TASK → Please set out every line of the records below as a Markdown table with the columns "Number" and "Entry," leaving out blank lines and the pictures.

TASK DATA →
=== Section Start ===

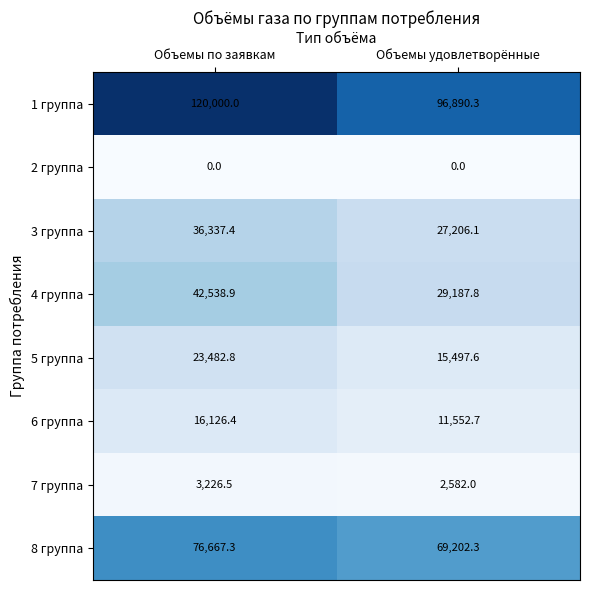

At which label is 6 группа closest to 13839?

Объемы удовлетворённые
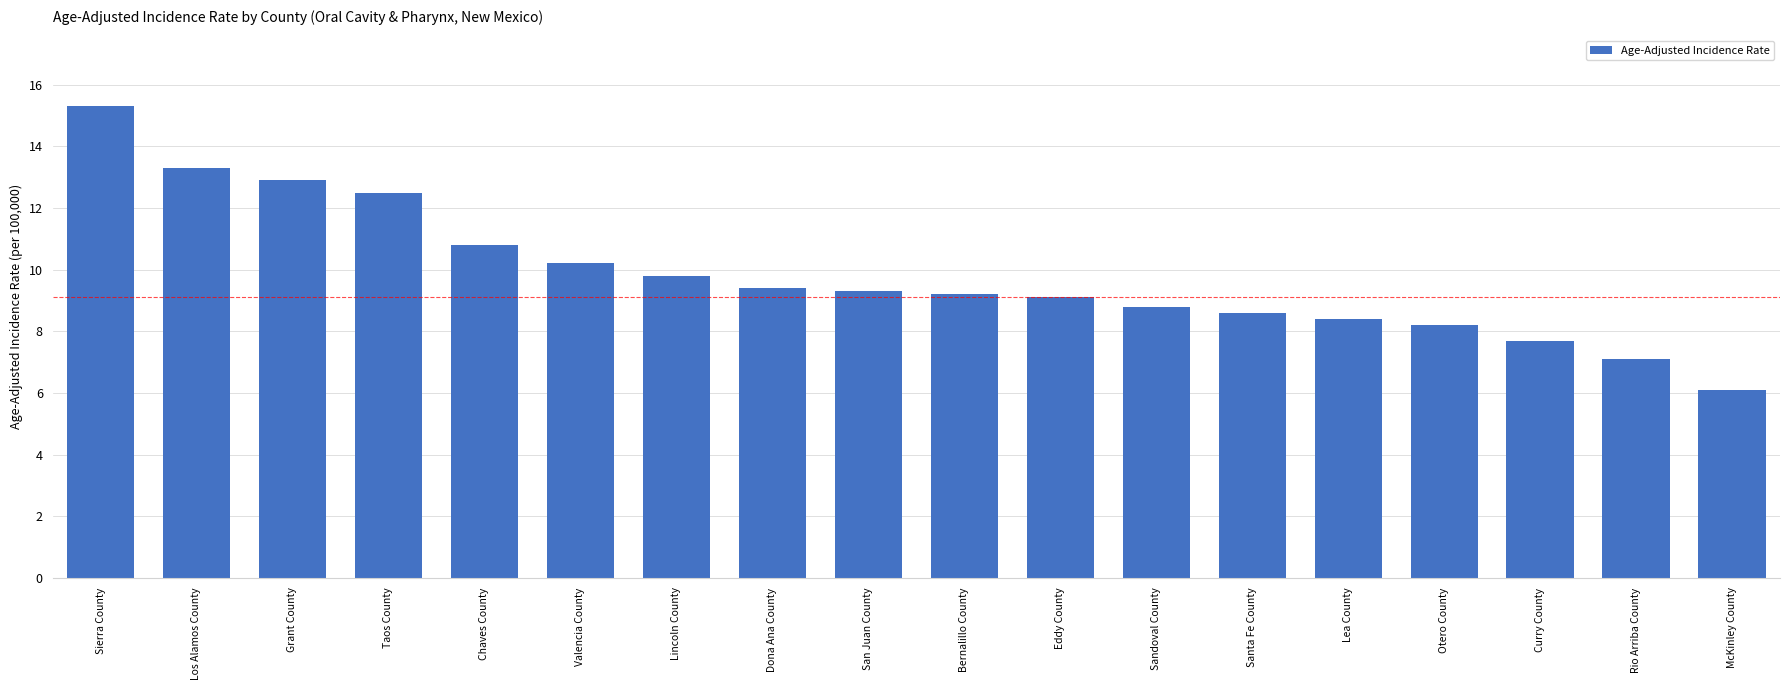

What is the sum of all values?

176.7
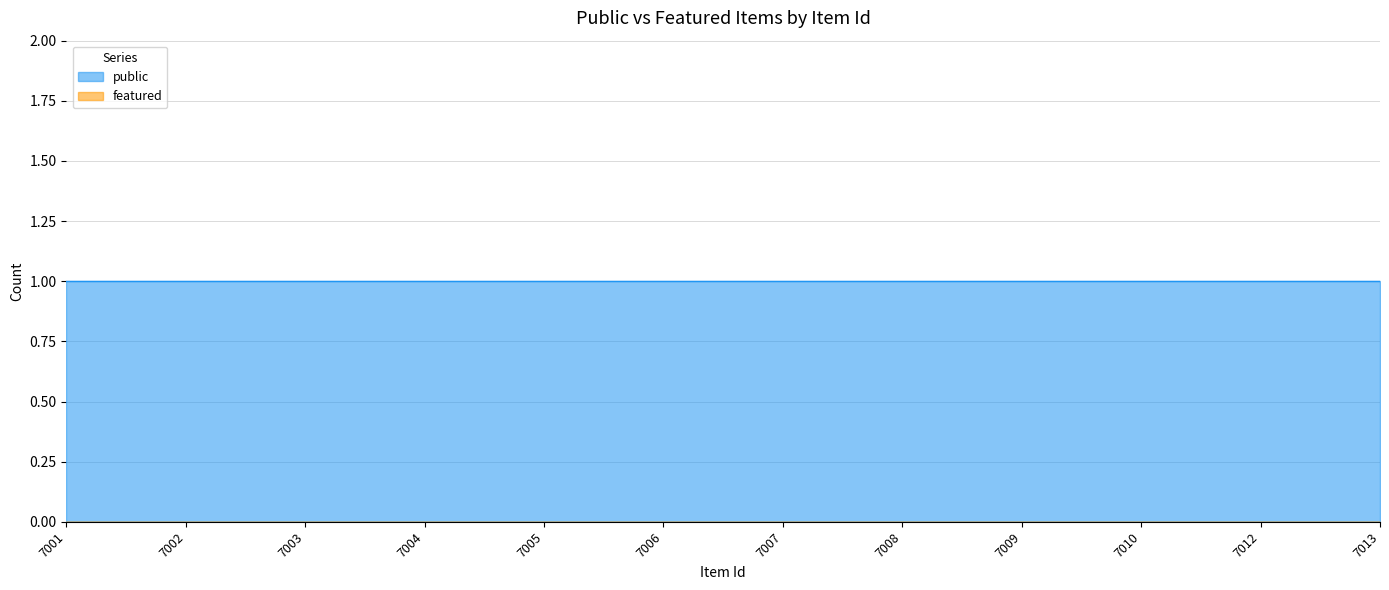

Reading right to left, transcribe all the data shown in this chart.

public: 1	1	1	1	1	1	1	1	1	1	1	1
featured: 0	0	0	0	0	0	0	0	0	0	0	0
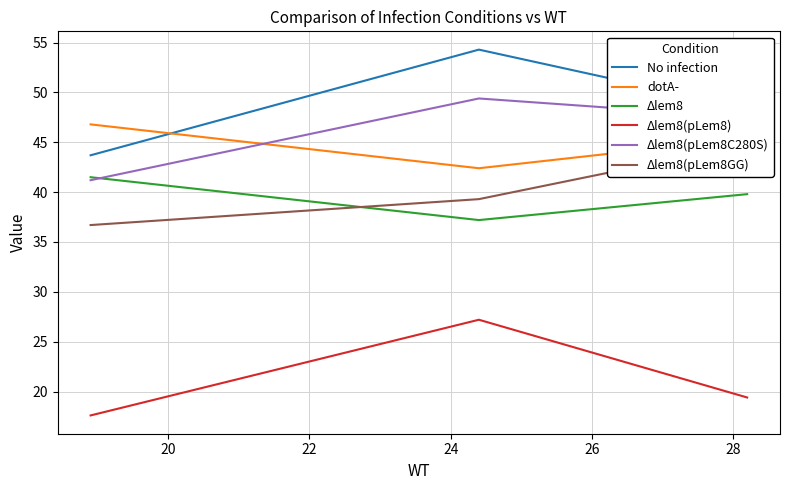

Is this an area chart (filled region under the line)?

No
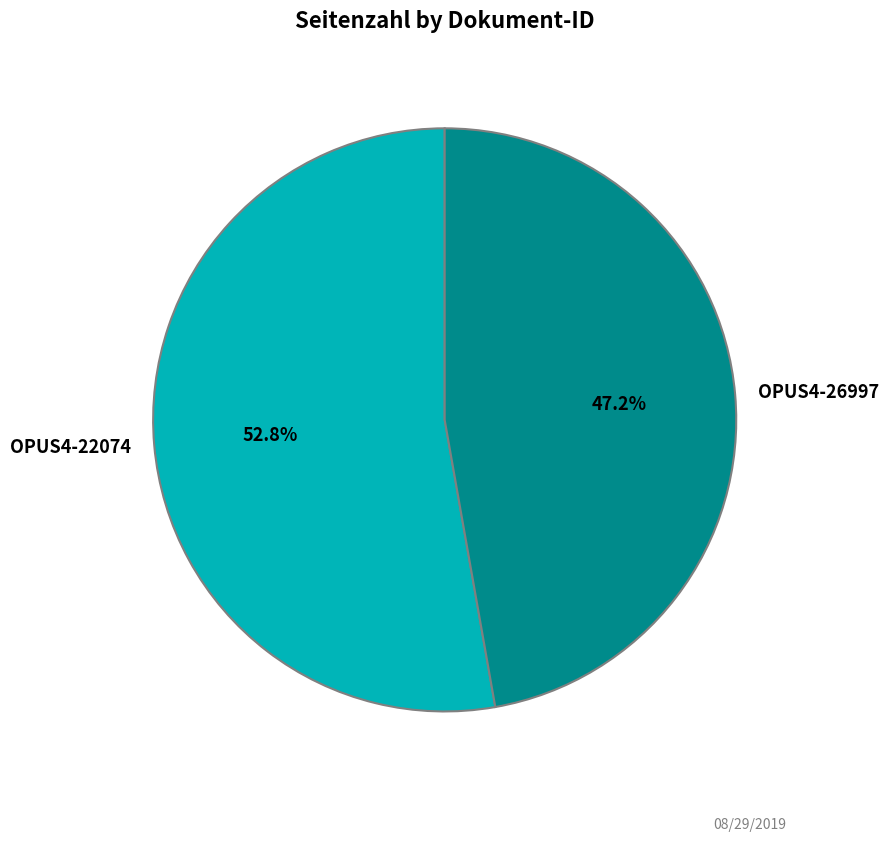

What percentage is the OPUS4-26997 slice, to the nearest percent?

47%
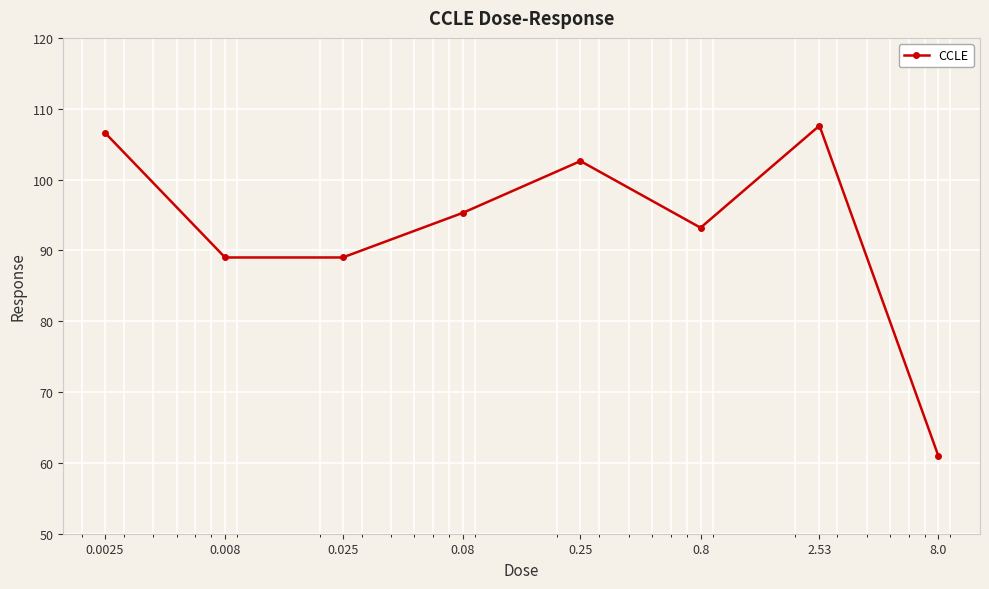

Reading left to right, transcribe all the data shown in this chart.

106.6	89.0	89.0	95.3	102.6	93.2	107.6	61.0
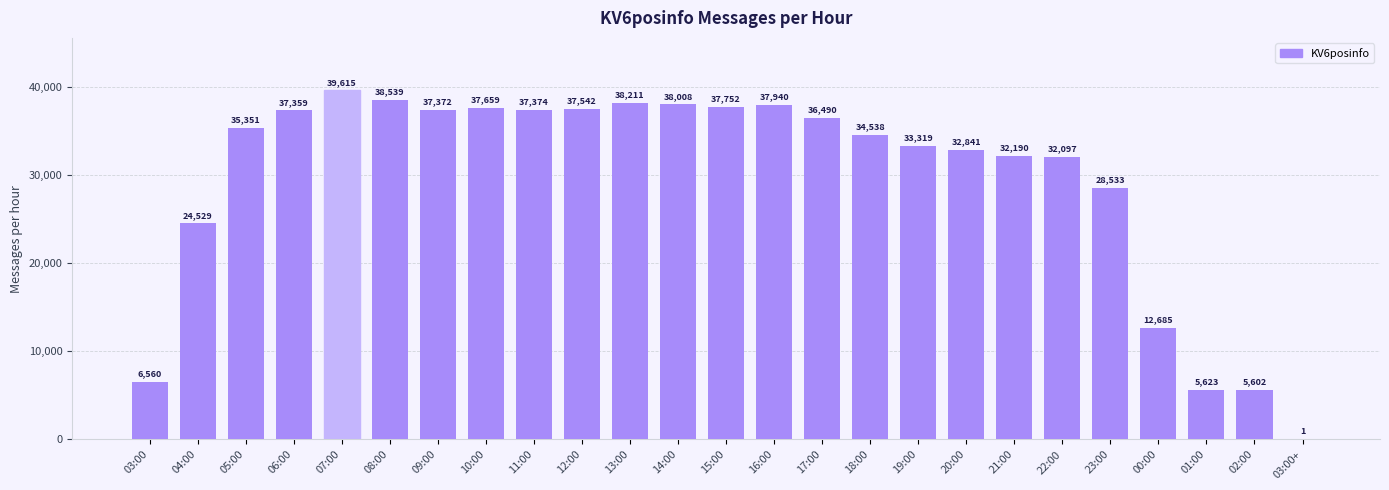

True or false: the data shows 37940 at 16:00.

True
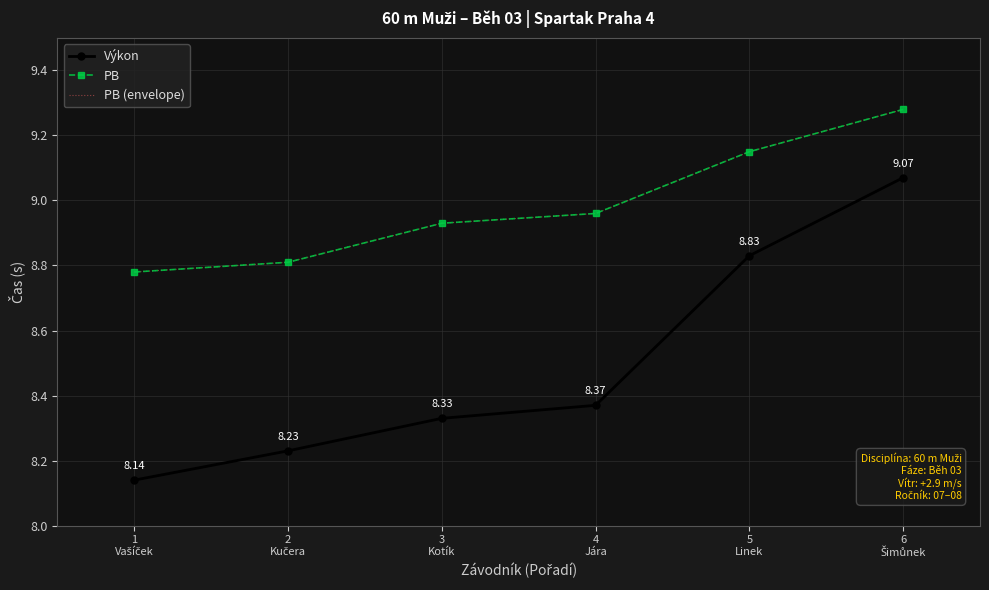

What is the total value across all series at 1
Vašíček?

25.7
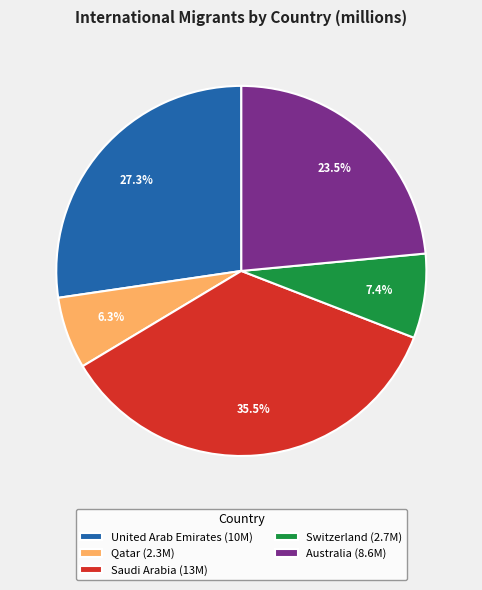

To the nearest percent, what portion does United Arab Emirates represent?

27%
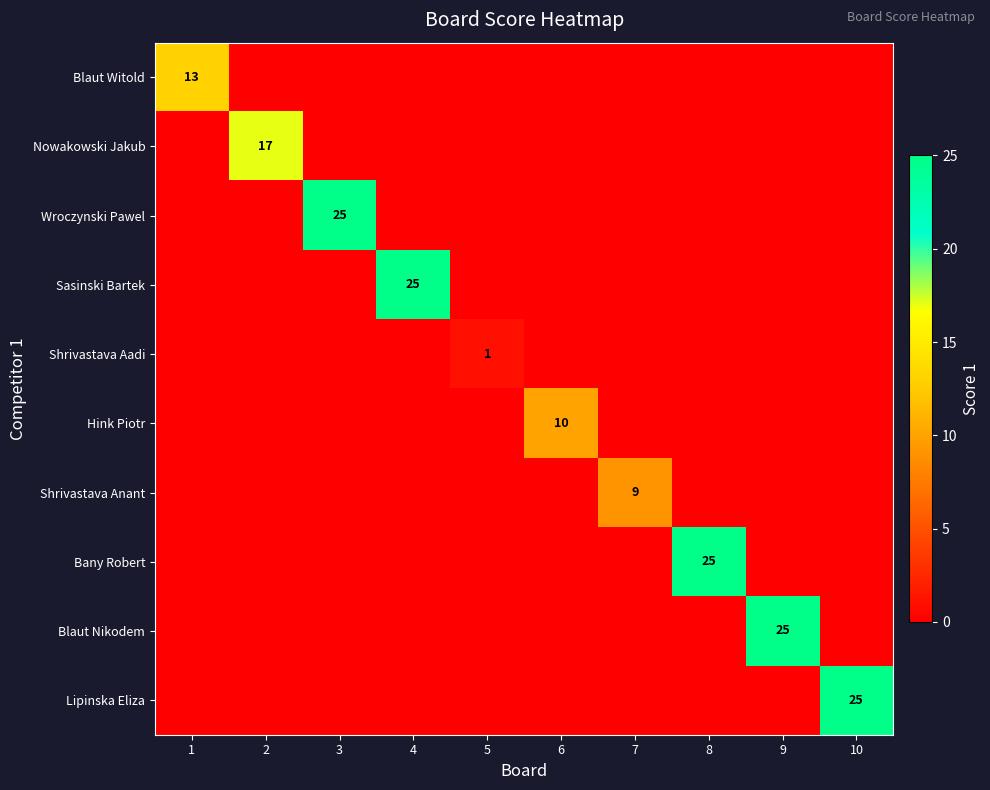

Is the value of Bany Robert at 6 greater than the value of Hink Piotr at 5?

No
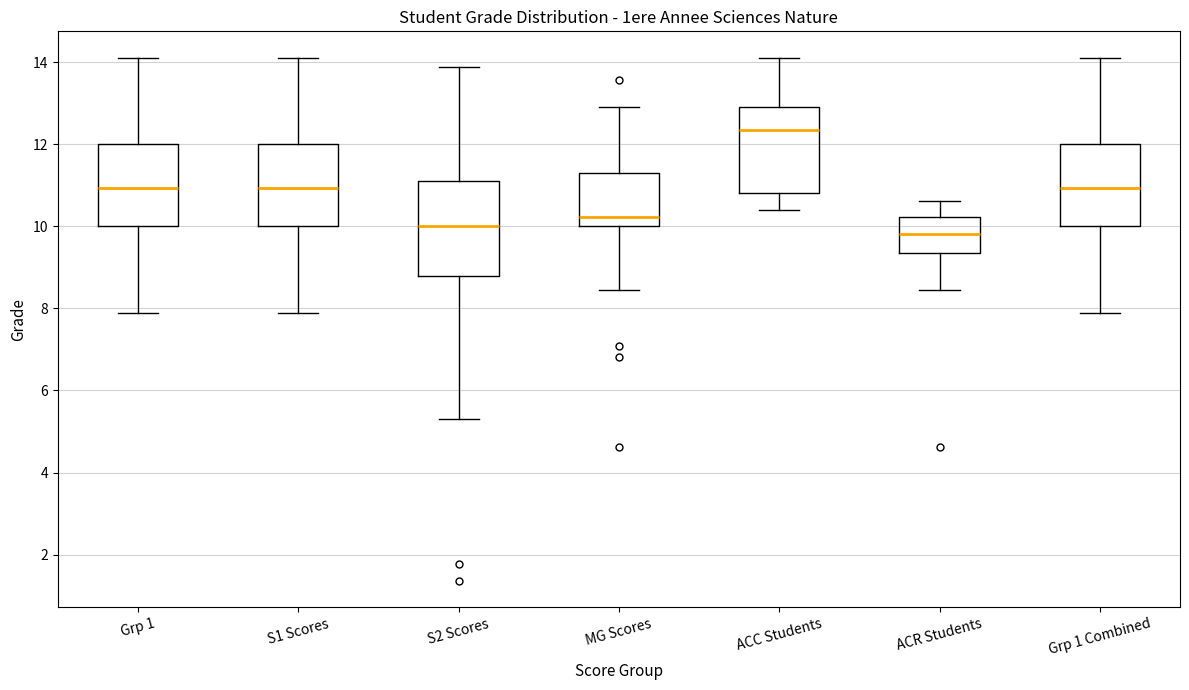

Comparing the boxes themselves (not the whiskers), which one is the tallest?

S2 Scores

=== Section End ===

RESULT FOR THIS EXERCISE →
| Number | Entry |
|---|---|
| 1 | At which label is 6 группа closest to 13839? |
| 2 | Объемы удовлетворённые |
| 3 | What is the sum of all values? |
| 4 | 176.7 |
| 5 | Reading right to left, transcribe all the data shown in this chart. |
| 6 | public: 1	1	1	1	1	1	1	1	1	1	1	1 |
| 7 | featured: 0	0	0	0	0	0	0	0	0	0	0	0 |
| 8 | Is this an area chart (filled region under the line)? |
| 9 | No |
| 10 | What percentage is the OPUS4-26997 slice, to the nearest percent? |
| 11 | 47% |
| 12 | Reading left to right, transcribe all the data shown in this chart. |
| 13 | 106.6	89.0	89.0	95.3	102.6	93.2	107.6	61.0 |
| 14 | True or false: the data shows 37940 at 16:00. |
| 15 | True |
| 16 | What is the total value across all series at 1 |
| 17 | Vašíček? |
| 18 | 25.7 |
| 19 | To the nearest percent, what portion does United Arab Emirates represent? |
| 20 | 27% |
| 21 | Is the value of Bany Robert at 6 greater than the value of Hink Piotr at 5? |
| 22 | No |
| 23 | Comparing the boxes themselves (not the whiskers), which one is the tallest? |
| 24 | S2 Scores |